- **WHAT YOU ARE ASKED TO DO**
Gather every line in the records below that contains the string "upper".

- **ENTRIES SUPPLIED**
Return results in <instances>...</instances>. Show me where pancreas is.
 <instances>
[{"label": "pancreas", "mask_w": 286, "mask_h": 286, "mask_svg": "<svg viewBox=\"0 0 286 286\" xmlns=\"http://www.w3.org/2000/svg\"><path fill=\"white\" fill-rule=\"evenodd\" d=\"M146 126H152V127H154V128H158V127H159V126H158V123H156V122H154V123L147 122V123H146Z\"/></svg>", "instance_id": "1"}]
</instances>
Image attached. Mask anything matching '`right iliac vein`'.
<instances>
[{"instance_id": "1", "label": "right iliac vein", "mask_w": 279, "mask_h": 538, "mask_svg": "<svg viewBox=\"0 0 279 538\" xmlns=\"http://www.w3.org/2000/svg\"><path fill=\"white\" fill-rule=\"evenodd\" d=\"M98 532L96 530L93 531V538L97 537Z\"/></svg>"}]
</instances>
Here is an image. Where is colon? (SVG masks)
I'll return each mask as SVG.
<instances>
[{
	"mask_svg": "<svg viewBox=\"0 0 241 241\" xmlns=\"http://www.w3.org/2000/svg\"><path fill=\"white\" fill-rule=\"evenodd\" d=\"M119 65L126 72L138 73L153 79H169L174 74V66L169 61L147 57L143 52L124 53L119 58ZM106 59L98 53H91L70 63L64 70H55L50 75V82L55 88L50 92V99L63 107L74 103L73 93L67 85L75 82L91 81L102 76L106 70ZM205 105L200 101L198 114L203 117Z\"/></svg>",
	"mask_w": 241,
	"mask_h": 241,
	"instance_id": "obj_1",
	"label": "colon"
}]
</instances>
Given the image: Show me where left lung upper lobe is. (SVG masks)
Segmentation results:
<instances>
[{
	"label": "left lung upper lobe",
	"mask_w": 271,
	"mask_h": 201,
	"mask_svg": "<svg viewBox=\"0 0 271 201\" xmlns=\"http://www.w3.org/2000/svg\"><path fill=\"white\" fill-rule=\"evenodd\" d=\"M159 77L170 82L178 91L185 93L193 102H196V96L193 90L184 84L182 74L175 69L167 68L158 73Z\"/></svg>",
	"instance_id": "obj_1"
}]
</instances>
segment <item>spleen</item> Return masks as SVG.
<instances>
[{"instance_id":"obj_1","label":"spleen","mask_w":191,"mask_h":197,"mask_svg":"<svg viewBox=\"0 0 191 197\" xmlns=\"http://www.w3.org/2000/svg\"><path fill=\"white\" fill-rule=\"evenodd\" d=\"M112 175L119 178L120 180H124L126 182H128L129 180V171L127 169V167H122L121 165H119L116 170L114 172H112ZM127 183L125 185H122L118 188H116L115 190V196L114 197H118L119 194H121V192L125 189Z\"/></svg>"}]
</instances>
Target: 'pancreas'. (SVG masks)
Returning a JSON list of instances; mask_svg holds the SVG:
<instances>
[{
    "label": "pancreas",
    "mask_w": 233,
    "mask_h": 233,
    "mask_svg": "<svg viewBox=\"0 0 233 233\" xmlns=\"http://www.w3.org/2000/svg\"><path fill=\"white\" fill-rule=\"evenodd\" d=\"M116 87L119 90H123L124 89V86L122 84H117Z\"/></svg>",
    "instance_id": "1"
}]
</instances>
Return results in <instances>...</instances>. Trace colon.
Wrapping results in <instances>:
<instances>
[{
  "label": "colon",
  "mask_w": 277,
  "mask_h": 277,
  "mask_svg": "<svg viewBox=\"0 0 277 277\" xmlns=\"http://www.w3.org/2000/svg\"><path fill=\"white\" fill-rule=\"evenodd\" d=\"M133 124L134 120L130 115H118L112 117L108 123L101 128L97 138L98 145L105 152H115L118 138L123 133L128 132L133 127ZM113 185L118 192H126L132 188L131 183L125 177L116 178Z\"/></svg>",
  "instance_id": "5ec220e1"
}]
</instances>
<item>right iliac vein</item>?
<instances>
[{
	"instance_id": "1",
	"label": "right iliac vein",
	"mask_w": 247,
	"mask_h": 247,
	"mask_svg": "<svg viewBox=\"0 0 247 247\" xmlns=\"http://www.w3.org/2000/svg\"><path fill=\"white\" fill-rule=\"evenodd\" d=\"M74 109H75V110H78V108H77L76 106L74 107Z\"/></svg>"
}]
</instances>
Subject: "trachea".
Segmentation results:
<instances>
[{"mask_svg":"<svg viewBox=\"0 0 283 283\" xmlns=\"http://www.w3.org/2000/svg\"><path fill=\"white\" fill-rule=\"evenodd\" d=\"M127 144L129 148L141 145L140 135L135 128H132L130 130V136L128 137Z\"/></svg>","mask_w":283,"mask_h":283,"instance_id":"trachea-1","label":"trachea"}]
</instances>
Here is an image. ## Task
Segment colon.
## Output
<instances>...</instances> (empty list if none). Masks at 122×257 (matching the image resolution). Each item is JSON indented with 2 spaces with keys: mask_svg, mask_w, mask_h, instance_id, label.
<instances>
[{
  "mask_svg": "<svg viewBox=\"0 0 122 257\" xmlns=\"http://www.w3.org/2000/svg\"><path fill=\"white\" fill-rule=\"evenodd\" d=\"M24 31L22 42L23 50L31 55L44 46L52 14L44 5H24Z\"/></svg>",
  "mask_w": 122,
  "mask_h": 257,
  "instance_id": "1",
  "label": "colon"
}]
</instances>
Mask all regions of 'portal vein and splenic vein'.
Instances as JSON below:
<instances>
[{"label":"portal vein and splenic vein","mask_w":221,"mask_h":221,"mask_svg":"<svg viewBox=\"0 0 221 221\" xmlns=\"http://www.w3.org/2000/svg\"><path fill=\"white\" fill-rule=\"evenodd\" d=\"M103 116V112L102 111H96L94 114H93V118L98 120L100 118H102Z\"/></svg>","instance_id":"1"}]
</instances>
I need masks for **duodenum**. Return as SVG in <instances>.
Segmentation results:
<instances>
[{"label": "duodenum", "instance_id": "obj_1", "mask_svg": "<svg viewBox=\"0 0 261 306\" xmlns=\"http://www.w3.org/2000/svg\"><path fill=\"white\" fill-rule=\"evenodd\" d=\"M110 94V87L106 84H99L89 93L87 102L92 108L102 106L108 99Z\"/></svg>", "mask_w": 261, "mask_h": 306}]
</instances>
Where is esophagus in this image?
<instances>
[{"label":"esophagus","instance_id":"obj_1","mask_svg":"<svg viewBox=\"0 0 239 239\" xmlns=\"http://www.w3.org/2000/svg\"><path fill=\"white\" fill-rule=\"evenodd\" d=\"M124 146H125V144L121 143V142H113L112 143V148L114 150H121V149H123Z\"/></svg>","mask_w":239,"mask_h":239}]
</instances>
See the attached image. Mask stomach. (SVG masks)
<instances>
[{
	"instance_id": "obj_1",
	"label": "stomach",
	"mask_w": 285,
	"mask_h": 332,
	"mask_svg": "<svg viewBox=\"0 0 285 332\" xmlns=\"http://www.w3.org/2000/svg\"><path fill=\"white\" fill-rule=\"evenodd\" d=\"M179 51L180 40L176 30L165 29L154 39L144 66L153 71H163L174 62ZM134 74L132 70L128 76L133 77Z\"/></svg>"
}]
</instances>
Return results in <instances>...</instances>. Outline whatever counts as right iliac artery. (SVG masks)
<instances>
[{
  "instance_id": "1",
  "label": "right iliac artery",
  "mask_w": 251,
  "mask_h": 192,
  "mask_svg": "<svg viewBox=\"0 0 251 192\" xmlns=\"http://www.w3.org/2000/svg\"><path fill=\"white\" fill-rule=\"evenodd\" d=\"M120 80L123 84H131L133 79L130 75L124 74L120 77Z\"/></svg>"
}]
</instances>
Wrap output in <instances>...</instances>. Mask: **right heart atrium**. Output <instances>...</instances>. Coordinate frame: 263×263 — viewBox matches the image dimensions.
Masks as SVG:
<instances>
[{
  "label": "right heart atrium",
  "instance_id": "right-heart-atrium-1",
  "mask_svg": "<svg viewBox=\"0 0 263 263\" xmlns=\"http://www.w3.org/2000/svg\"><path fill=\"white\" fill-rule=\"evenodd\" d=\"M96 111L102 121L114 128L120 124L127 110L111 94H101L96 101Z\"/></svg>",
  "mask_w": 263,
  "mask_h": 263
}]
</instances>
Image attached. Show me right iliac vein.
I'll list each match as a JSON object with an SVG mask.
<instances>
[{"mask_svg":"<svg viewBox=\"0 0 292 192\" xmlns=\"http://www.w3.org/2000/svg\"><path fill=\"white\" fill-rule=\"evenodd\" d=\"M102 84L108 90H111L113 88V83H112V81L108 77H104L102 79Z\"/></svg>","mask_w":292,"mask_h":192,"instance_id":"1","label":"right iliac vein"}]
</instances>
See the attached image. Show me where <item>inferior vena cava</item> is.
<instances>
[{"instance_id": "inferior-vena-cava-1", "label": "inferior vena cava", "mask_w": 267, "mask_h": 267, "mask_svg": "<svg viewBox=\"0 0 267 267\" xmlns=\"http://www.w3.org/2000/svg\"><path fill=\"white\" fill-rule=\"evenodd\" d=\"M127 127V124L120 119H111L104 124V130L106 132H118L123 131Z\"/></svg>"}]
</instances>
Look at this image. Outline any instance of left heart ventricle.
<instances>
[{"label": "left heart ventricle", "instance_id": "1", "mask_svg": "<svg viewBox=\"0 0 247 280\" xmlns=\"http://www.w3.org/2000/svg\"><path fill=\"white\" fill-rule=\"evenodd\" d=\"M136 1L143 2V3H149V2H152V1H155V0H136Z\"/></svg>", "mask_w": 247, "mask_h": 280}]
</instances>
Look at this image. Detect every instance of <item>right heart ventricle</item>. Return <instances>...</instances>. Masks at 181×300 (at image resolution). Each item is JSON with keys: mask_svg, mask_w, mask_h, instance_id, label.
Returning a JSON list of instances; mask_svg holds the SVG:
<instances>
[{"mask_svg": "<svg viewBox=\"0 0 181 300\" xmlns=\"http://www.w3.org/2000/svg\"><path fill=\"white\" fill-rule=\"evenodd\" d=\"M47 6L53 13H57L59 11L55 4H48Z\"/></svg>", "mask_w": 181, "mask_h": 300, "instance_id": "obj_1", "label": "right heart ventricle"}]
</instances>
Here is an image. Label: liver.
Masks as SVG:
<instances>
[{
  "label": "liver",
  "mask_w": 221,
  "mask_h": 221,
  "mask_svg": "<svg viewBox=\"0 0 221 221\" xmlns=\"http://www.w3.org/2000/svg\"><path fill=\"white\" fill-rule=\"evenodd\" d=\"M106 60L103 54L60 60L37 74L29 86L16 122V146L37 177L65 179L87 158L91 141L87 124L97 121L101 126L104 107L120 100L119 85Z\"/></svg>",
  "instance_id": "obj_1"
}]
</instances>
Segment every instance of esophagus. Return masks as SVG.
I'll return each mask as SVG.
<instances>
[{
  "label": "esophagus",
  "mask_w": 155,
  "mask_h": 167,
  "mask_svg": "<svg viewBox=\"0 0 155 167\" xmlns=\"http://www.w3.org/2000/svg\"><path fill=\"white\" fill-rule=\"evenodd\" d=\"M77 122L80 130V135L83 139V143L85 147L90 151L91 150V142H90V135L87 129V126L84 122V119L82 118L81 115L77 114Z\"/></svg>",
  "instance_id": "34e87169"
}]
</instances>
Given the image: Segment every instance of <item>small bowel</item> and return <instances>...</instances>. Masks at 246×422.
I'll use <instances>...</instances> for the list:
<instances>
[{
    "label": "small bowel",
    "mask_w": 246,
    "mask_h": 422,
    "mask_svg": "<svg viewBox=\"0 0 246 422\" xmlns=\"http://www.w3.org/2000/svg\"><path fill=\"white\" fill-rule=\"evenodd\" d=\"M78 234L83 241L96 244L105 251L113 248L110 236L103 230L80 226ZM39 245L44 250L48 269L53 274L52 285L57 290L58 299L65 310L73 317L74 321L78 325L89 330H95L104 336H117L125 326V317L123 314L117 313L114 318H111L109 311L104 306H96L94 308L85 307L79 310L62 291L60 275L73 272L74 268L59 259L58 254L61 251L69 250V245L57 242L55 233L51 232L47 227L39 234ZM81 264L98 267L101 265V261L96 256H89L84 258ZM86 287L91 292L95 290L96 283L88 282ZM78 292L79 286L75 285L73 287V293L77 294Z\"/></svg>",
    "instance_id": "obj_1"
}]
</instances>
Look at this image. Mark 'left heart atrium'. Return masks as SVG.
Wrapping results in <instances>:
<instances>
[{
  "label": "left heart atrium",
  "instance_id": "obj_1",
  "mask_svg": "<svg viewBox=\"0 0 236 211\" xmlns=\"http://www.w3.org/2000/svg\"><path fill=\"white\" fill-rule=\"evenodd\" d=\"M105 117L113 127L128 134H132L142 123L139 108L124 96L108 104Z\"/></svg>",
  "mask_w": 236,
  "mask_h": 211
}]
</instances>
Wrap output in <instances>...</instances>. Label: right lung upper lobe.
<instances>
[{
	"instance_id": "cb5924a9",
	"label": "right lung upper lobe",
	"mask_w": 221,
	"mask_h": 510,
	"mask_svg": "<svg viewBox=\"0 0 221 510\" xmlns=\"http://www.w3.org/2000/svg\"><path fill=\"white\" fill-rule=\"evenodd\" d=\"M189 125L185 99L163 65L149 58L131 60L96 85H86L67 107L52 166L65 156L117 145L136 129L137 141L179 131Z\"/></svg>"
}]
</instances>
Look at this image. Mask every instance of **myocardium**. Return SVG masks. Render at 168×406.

- **EXPECTED ANSWER**
Given the image: Show me where left lung upper lobe is. (SVG masks)
	"label": "left lung upper lobe",
Wrap output in <instances>...</instances>. Label: right lung upper lobe.
	"label": "right lung upper lobe",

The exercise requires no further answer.